Vervolgens is het faillissement van [eiseres 1] uitgesproken met benoeming van eiser tot cassatie sub 2 tot curator. Hierop is de procedure door het Hof geschorst.
Bij brief van 3 november 2000 is de curator opgeroepen om zich op 29 november 2000 uit te laten over de vraag of hij het geding overneemt. De curator is niet verschenen.
3.2 [Verweerster] heeft bij brief van 5 december 2000 de Rolraadsheer van het Hof verzocht aan [eiseres 1] ontslag van de instantie te verlenen op de reconventionele vordering. [Verweerster] heeft in die brief gesteld: "Tussen de conventionele en de reconventionele vordering bestaat niet een zodanige samenhang, dat het gevraagde ontslag van de instantie in strijd met een goede procesorde zou moeten worden beschouwd."
De President van het Hof heeft bij als "rolbeschikking" aangeduide beslissing van 20 december 2000 [eiseres 1] ontslag van de instantie verleend voorzover het geding in hoger beroep betrekking heeft op de oorspronkelijke vordering in reconventie.
De curator heeft de Rolraadsheer verzocht hem opnieuw in de gelegenheid te stellen zich uit te laten over het overnemen van de procedure, nu zijn eerdere niet verschijnen op een abuis berustte. [Verweerster] heeft tegen dit verzoek bezwaar gemaakt. Het Hof heeft het verzoek afgewezen bij brief van 26 januari 2001.
3.3 [Eiseres 1] en de curator hebben beroep ingesteld tegen de op 20 december 2000 door het Hof gegeven beslissing.
4. Beoordeling van de ontvankelijkheid van het beroep
4.1 De door [eiseres 1] ingestelde reconventionele vordering was nog aanhangig tijdens haar faillietverklaring, zodat de regeling van art. 27 F. van toepassing is.

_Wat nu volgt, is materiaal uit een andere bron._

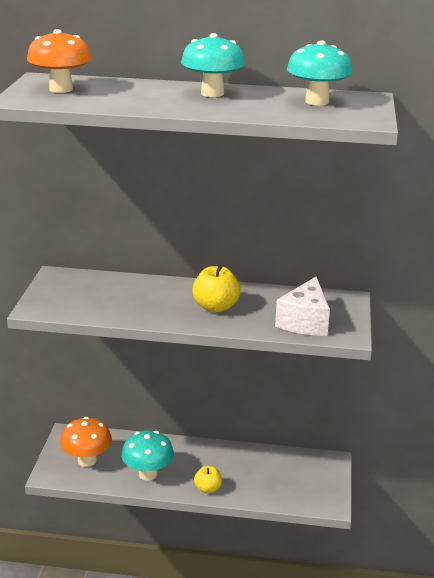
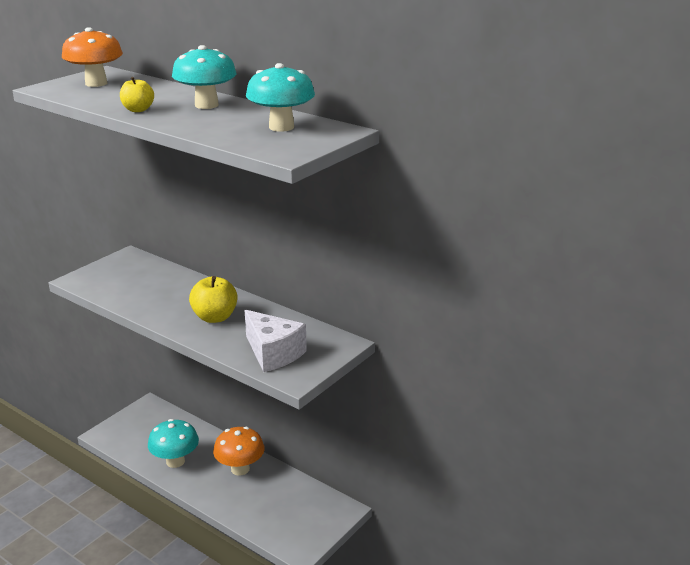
camera: 30 degrees right, 0 degrees up
(87, 460) = (141, 432): orange mushroom -> orange mushroom (240, 469)
(208, 489) = (209, 493): yellow apple -> yellow apple (138, 110)
(305, 322) = (273, 353): white cheese -> white cheese turned 90 degrees counterclockwise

Lid 3 van art. 27 bepaalt dat de curator te allen tijde bevoegd is het proces over te nemen. Het strookt met de strekking van genoemde bepaling aan te nemen dat die bevoegdheid mede omvat de bevoegdheid het geding over te nemen door het instellen van een rechtsmiddel (vgl. HR 22 juni 1990, nr.13808, NJ 1991, 606), nu die bevoegdheid is gegeven in het belang van de boedel en het instellen van een rechtsmiddel in een lopende procedure in het belang van de boedel kan zijn.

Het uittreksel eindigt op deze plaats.